Com a instalação dos mísseis e a militarização da área, o policiamento na rua Montague será ostensivo até o fim da Olimpíada. “Você está vendo ali aquela van da polícia? A ‘bully van’?”, continuou. “Você sabe por que eles estão ali na frente do prédio? Eu também não sei, mas eles estão ali para incomodar. Não falo com policiais, cansei de ser assediado por eles. E agora eles passam o dia inteiro ali, sem fazer nada”, desabafou.
Agência Efe
Ele emendou: “Ninguém protestou por causa dos mísseis. O único protesto que houve aqui foi por causa dos distúrbios do verão passado, por causa dessa relação errada com a polícia”, disse.
Para o garoto, o prédio e a região de Leytonstone não precisam do policiamento extra e nem dos mísseis. “O que precisa é esse país ter relações decentes com outros países e não entrar em guerras como tem entrado”, afirmou.
Multicultural e sem coesão
No caminho da estação de metrô Leytonstone até a rua Montague, onde está o Fred Wigg Tower, há lojas russas, polonesas, marroquinas, indianas, gregas e turcas. A área, no leste de Londres, concentra muito mais imigrantes do que britânicos de origem, com forte presença do Partido Nacionalista Britânico, de extrema direita.

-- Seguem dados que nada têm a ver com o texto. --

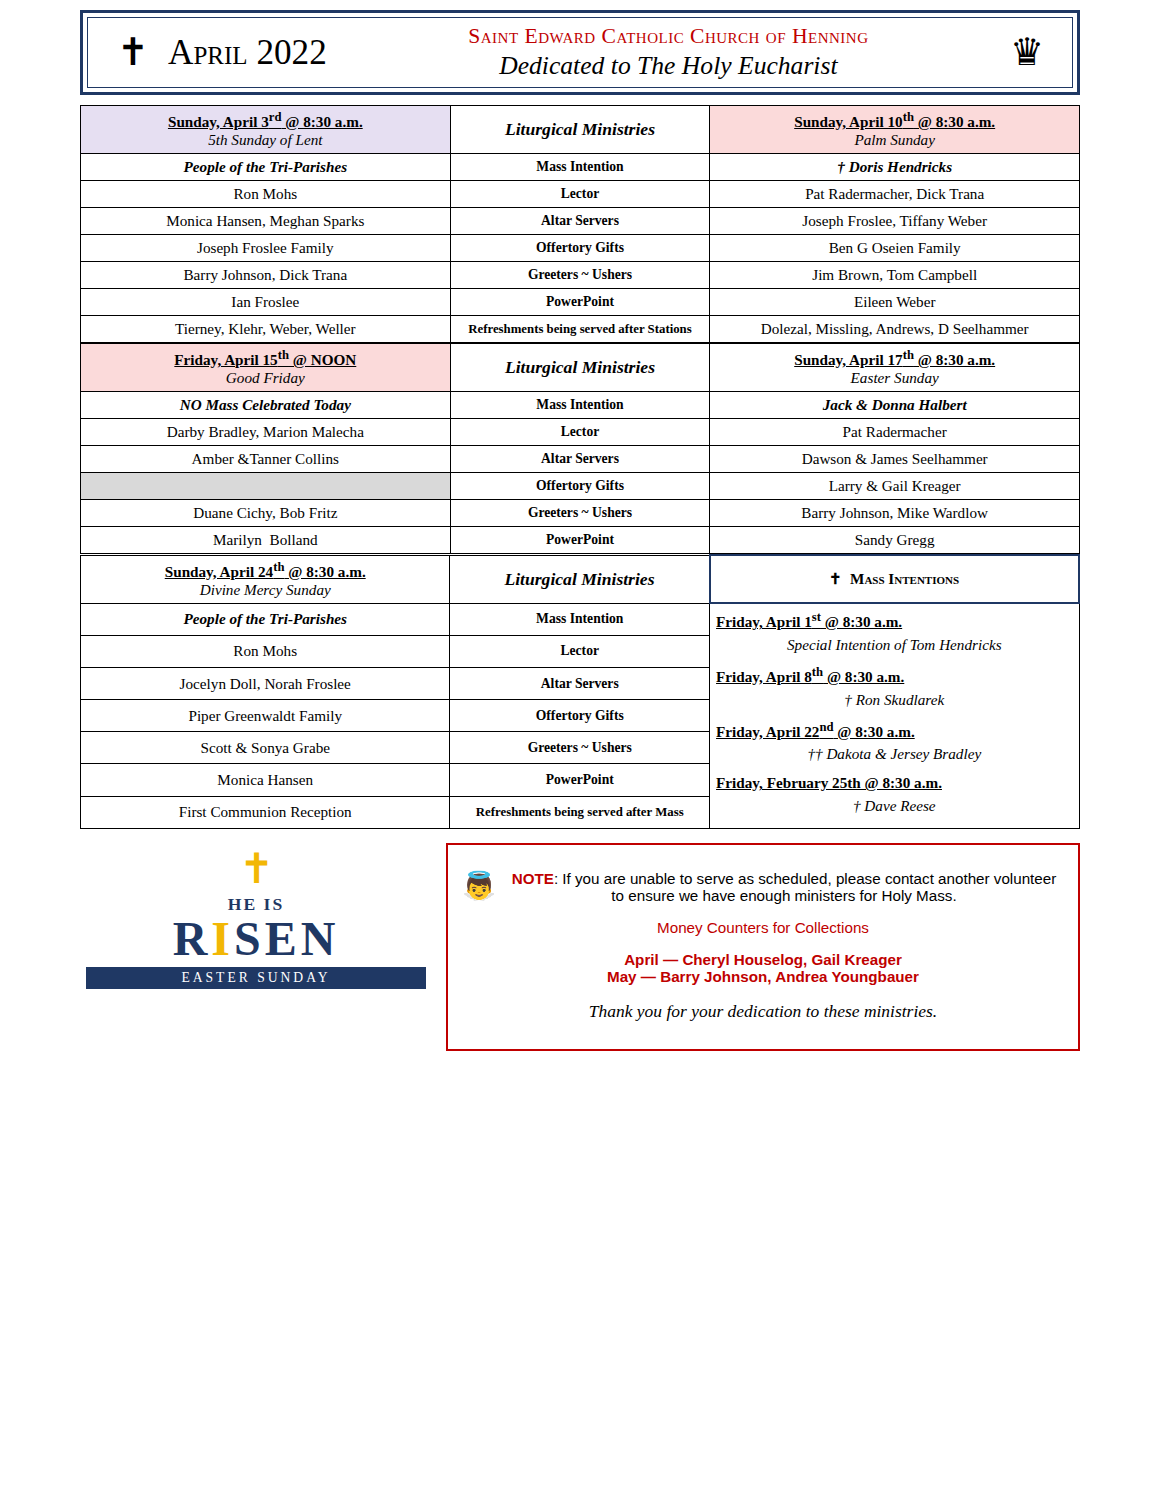✝
April 2022
Saint Edward Catholic Church of Henning
Dedicated to The Holy Eucharist
♛
| Sunday, April 3 rd @ 8:30 a.m. 5th Sunday of Lent | Liturgical Ministries | Sunday, April 10 th @ 8:30 a.m. Palm Sunday |
| People of the Tri-Parishes | Mass Intention | † Doris Hendricks |
| Ron Mohs | Lector | Pat Radermacher, Dick Trana |
| Monica Hansen, Meghan Sparks | Altar Servers | Joseph Froslee, Tiffany Weber |
| Joseph Froslee Family | Offertory Gifts | Ben G Oseien Family |
| Barry Johnson, Dick Trana | Greeters ~ Ushers | Jim Brown, Tom Campbell |
| Ian Froslee | PowerPoint | Eileen Weber |
| Tierney, Klehr, Weber, Weller | Refreshments being served after Stations | Dolezal, Missling, Andrews, D Seelhammer |
| Friday, April 15 th @ NOON Good Friday | Liturgical Ministries | Sunday, April 17 th @ 8:30 a.m. Easter Sunday |
| NO Mass Celebrated Today | Mass Intention | Jack & Donna Halbert |
| Darby Bradley, Marion Malecha | Lector | Pat Radermacher |
| Amber &Tanner Collins | Altar Servers | Dawson & James Seelhammer |
| | Offertory Gifts | Larry & Gail Kreager |
| Duane Cichy, Bob Fritz | Greeters ~ Ushers | Barry Johnson, Mike Wardlow |
| Marilyn Bolland | PowerPoint | Sandy Gregg |
| Sunday, April 24 th @ 8:30 a.m. Divine Mercy Sunday | Liturgical Ministries | ✝ Mass Intentions |
| People of the Tri-Parishes | Mass Intention | Friday, April 1 st @ 8:30 a.m. Special Intention of Tom Hendricks Friday, April 8 th @ 8:30 a.m. † Ron Skudlarek Friday, April 22 nd @ 8:30 a.m. †† Dakota & Jersey Bradley Friday, February 25th @ 8:30 a.m. † Dave Reese |
| Ron Mohs | Lector |
| Jocelyn Doll, Norah Froslee | Altar Servers |
| Piper Greenwaldt Family | Offertory Gifts |
| Scott & Sonya Grabe | Greeters ~ Ushers |
| Monica Hansen | PowerPoint |
| First Communion Reception | Refreshments being served after Mass |
✝
HE IS
RISEN
EASTER SUNDAY
👼 NOTE: If you are unable to serve as scheduled, please contact another volunteer to ensure we have enough ministers for Holy Mass.
Money Counters for Collections
April — Cheryl Houselog, Gail Kreager
May — Barry Johnson, Andrea Youngbauer
Thank you for your dedication to these ministries.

Do prédio com mísseis no topo saíram, além da britânica Lucy, homens e mulheres muçulmanos. Um rapaz de 29 anos, desempregado, bate bola no pequeno playground. Ele mora na rua Montague, poucas casas ao lado, e também não quer se identificar. É descendente de jamaicanos e desdenha do “feliz multiculturalismo” de Londres. Diz apoiar-se na fé para manter-se em paz.
“Sabe por que não conseguiram derrubar essa história dos mísseis? Porque aqui as pessoas não se ajudam. Eu moro aqui há 21 anos e nunca conheci meu vizinho. É muita gente que chega e sai. Não tem sentimento de comunidade. Não tem coesão nenhuma”, afirmou.
Com passadas largas, continuou batendo bola contra a parede do playground. Em meio às pancadas, costurou críticas à polícia e disse não saber como vai se comportar frente ao poder dos militares. Para ele, o sentimento em Leytonstone é e sempre vai ser um só: “uma grande frustração”.